▸ Problem description: Could you copy every record below exactly as it is written?

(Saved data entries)
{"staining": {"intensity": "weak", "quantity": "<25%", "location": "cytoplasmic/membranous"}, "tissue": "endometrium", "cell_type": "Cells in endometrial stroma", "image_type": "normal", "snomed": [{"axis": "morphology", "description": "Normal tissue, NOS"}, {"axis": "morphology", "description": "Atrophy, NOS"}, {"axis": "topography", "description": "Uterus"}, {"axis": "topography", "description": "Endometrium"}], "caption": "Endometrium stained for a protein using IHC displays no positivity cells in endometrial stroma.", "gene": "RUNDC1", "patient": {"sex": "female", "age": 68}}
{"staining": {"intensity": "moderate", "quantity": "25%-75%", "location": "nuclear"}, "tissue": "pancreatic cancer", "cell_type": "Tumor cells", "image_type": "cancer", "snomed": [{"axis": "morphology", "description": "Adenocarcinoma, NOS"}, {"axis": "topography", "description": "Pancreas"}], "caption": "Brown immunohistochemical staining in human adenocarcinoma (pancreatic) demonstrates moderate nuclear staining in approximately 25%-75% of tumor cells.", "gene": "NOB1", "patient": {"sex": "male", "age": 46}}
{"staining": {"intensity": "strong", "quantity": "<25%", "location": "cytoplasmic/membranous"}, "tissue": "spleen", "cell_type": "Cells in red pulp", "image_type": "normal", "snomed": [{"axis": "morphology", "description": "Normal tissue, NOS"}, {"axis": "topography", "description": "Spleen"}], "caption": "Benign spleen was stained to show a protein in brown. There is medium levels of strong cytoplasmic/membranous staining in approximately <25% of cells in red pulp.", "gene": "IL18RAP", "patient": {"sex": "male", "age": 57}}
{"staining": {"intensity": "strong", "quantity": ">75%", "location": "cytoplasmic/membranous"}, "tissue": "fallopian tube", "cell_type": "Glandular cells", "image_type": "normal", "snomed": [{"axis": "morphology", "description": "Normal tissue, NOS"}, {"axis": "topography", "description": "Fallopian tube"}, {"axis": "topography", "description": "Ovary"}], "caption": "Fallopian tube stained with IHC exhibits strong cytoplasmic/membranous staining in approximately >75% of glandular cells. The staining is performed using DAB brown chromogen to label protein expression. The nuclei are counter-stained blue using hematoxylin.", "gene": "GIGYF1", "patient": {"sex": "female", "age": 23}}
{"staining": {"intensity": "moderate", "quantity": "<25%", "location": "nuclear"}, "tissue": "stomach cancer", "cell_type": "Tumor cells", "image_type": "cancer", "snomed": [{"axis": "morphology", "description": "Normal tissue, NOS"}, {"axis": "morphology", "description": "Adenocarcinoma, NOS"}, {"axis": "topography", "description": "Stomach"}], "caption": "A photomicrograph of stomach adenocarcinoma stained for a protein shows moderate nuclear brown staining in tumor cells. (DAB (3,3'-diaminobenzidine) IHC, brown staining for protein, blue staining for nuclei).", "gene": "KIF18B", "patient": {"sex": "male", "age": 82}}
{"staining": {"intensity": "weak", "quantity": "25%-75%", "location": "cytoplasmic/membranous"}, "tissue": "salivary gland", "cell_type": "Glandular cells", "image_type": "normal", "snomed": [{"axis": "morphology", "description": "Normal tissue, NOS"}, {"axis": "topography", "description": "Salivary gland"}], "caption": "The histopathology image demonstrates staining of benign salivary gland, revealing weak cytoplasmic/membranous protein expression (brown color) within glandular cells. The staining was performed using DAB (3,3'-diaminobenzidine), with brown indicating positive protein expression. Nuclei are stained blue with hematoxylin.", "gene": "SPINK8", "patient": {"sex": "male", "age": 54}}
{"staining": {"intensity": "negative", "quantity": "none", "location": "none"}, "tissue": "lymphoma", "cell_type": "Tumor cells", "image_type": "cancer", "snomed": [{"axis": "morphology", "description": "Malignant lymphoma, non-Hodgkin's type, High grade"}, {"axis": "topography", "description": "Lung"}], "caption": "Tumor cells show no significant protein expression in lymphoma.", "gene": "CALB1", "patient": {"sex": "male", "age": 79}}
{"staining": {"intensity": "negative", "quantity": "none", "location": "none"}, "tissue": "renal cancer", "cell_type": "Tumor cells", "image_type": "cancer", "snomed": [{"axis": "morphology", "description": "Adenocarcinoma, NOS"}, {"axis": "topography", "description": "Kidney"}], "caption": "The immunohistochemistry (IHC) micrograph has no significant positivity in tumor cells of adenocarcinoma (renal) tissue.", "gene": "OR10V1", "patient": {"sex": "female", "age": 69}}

▸ Worked solution:
{"staining": {"intensity": "weak", "quantity": "<25%", "location": "cytoplasmic/membranous"}, "tissue": "endometrium", "cell_type": "Cells in endometrial stroma", "image_type": "normal", "snomed": [{"axis": "morphology", "description": "Normal tissue, NOS"}, {"axis": "morphology", "description": "Atrophy, NOS"}, {"axis": "topography", "description": "Uterus"}, {"axis": "topography", "description": "Endometrium"}], "caption": "Endometrium stained for a protein using IHC displays no positivity cells in endometrial stroma.", "gene": "RUNDC1", "patient": {"sex": "female", "age": 68}}
{"staining": {"intensity": "moderate", "quantity": "25%-75%", "location": "nuclear"}, "tissue": "pancreatic cancer", "cell_type": "Tumor cells", "image_type": "cancer", "snomed": [{"axis": "morphology", "description": "Adenocarcinoma, NOS"}, {"axis": "topography", "description": "Pancreas"}], "caption": "Brown immunohistochemical staining in human adenocarcinoma (pancreatic) demonstrates moderate nuclear staining in approximately 25%-75% of tumor cells.", "gene": "NOB1", "patient": {"sex": "male", "age": 46}}
{"staining": {"intensity": "strong", "quantity": "<25%", "location": "cytoplasmic/membranous"}, "tissue": "spleen", "cell_type": "Cells in red pulp", "image_type": "normal", "snomed": [{"axis": "morphology", "description": "Normal tissue, NOS"}, {"axis": "topography", "description": "Spleen"}], "caption": "Benign spleen was stained to show a protein in brown. There is medium levels of strong cytoplasmic/membranous staining in approximately <25% of cells in red pulp.", "gene": "IL18RAP", "patient": {"sex": "male", "age": 57}}
{"staining": {"intensity": "strong", "quantity": ">75%", "location": "cytoplasmic/membranous"}, "tissue": "fallopian tube", "cell_type": "Glandular cells", "image_type": "normal", "snomed": [{"axis": "morphology", "description": "Normal tissue, NOS"}, {"axis": "topography", "description": "Fallopian tube"}, {"axis": "topography", "description": "Ovary"}], "caption": "Fallopian tube stained with IHC exhibits strong cytoplasmic/membranous staining in approximately >75% of glandular cells. The staining is performed using DAB brown chromogen to label protein expression. The nuclei are counter-stained blue using hematoxylin.", "gene": "GIGYF1", "patient": {"sex": "female", "age": 23}}
{"staining": {"intensity": "moderate", "quantity": "<25%", "location": "nuclear"}, "tissue": "stomach cancer", "cell_type": "Tumor cells", "image_type": "cancer", "snomed": [{"axis": "morphology", "description": "Normal tissue, NOS"}, {"axis": "morphology", "description": "Adenocarcinoma, NOS"}, {"axis": "topography", "description": "Stomach"}], "caption": "A photomicrograph of stomach adenocarcinoma stained for a protein shows moderate nuclear brown staining in tumor cells. (DAB (3,3'-diaminobenzidine) IHC, brown staining for protein, blue staining for nuclei).", "gene": "KIF18B", "patient": {"sex": "male", "age": 82}}
{"staining": {"intensity": "weak", "quantity": "25%-75%", "location": "cytoplasmic/membranous"}, "tissue": "salivary gland", "cell_type": "Glandular cells", "image_type": "normal", "snomed": [{"axis": "morphology", "description": "Normal tissue, NOS"}, {"axis": "topography", "description": "Salivary gland"}], "caption": "The histopathology image demonstrates staining of benign salivary gland, revealing weak cytoplasmic/membranous protein expression (brown color) within glandular cells. The staining was performed using DAB (3,3'-diaminobenzidine), with brown indicating positive protein expression. Nuclei are stained blue with hematoxylin.", "gene": "SPINK8", "patient": {"sex": "male", "age": 54}}
{"staining": {"intensity": "negative", "quantity": "none", "location": "none"}, "tissue": "lymphoma", "cell_type": "Tumor cells", "image_type": "cancer", "snomed": [{"axis": "morphology", "description": "Malignant lymphoma, non-Hodgkin's type, High grade"}, {"axis": "topography", "description": "Lung"}], "caption": "Tumor cells show no significant protein expression in lymphoma.", "gene": "CALB1", "patient": {"sex": "male", "age": 79}}
{"staining": {"intensity": "negative", "quantity": "none", "location": "none"}, "tissue": "renal cancer", "cell_type": "Tumor cells", "image_type": "cancer", "snomed": [{"axis": "morphology", "description": "Adenocarcinoma, NOS"}, {"axis": "topography", "description": "Kidney"}], "caption": "The immunohistochemistry (IHC) micrograph has no significant positivity in tumor cells of adenocarcinoma (renal) tissue.", "gene": "OR10V1", "patient": {"sex": "female", "age": 69}}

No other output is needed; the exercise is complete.